To: Kelly G. who wrote (166152)2/20/2014 12:40:57 PM
From: Art Bechhoefer  Respond to of 213185
 
Low growth prospects? Well, it's certainly true that many analysts believe lower growth is on the horizon because Apple concentrates on the high end of devices, rather than lower or medium priced devices. There are two misconceptions here.

1. First is the whole idea of innovation. Value oriented analysts tend to agree with investment guru Warren Buffett, who wants to buy companies whose business changes little, and whose prospects are predictable over the next five years, or longer. Warren admits he doesn't understand technology very well and tends to stay away from tech stocks as a result. Anyone who fails to appreciate the value of innovations (measured somewhat in new patents, but almost never on the books, since patents largely do not have a value on the books). These value oriented analysts will miss the intrinsic value of the company.

2. As to the pricing of devices and Apple tending to avoid the lower priced competitors, analysts spend a lot of time and energy arguing that Apple can grow only if it concentrates on lower priced devices, even if profit margins are likely to be much lower. The mistake here is to neglect the value of Apple's ecosystem -- the value of the Apple Store, iTunes, books, apps., etc. Apple doesn't have to widen its hardware markets when this other profit center continues to generate significant profits year after year. The analysts who look primarily at growth in sales and earnings from Apple devices don't understand that Apple's business plan takes in a lot more than devices.

If analysts and investors understood these facets of Apple's business, they might bid up the shares to a more reasonable price–earnings ratio. A more reasonable ratio would be closer to Apple's actual growth rate. If there is one complaint I might make, it has to do with the overly high margins that Apple gets on its devices -- margins that no other manufacturer can begin to approach. For example, if you buy an iPhone, iPad, or Mac, you pay a lot more for extra storage memory (NAND flash memory) than you would pay even at retail, if the added memory could be installed in devices with embedded memory. Put another way, an Apple device with SanDisk embedded memory generates more profit on the memory for Apple than it does for SanDisk.

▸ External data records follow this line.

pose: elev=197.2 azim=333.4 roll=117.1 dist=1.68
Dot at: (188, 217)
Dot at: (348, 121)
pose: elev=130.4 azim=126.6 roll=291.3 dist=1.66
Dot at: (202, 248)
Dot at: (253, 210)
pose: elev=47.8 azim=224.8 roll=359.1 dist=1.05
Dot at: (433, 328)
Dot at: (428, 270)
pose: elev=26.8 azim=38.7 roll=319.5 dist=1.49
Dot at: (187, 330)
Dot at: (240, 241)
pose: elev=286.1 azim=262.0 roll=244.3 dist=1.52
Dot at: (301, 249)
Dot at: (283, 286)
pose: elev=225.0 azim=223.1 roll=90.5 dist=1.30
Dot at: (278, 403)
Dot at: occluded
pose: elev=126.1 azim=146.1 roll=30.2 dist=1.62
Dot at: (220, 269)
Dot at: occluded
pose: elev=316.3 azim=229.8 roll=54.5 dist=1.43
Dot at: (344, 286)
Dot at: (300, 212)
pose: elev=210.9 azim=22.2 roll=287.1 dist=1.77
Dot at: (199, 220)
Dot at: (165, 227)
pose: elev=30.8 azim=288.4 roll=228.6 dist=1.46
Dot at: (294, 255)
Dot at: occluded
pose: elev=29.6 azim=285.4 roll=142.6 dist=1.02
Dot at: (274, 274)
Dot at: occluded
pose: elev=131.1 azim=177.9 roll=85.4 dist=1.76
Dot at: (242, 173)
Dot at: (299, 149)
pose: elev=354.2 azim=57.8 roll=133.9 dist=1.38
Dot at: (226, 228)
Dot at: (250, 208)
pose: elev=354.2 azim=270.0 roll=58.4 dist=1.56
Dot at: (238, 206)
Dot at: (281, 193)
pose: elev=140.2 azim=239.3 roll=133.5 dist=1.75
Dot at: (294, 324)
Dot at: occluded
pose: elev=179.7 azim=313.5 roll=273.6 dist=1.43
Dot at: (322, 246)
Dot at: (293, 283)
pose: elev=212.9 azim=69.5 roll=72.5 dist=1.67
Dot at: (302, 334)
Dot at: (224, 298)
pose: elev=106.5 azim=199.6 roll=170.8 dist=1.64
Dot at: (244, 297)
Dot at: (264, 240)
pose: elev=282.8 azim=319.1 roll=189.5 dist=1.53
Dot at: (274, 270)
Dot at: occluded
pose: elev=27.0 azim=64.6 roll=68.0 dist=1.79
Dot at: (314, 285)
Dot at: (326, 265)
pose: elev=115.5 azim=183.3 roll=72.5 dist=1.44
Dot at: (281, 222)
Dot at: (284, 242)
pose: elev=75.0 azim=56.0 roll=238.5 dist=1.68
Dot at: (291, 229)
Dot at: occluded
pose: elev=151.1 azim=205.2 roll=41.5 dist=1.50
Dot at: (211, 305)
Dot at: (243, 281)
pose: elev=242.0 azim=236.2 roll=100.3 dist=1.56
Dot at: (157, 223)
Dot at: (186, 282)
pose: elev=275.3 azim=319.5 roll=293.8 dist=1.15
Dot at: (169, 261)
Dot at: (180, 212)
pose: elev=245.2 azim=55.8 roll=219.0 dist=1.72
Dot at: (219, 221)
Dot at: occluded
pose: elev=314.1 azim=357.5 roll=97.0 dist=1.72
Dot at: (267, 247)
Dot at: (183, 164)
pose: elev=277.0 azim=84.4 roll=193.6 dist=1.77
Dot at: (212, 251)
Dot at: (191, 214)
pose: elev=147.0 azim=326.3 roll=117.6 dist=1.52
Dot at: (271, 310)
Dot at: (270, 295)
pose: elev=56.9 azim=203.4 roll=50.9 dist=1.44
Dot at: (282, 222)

I would also add that historically companies make more money on software than on hardware. For example, the Polaroid Land instant cameras were sold almost at cost. The money was made on the film, day after day, year after year. The point was to price the device low enough to encourage people to purchase it, and then make real money on continued film sales afterwards. This is similar to Apple's situation where they sell the device as well as content to use with the device later on. No need to price the device high when you have an almost captive customer later on.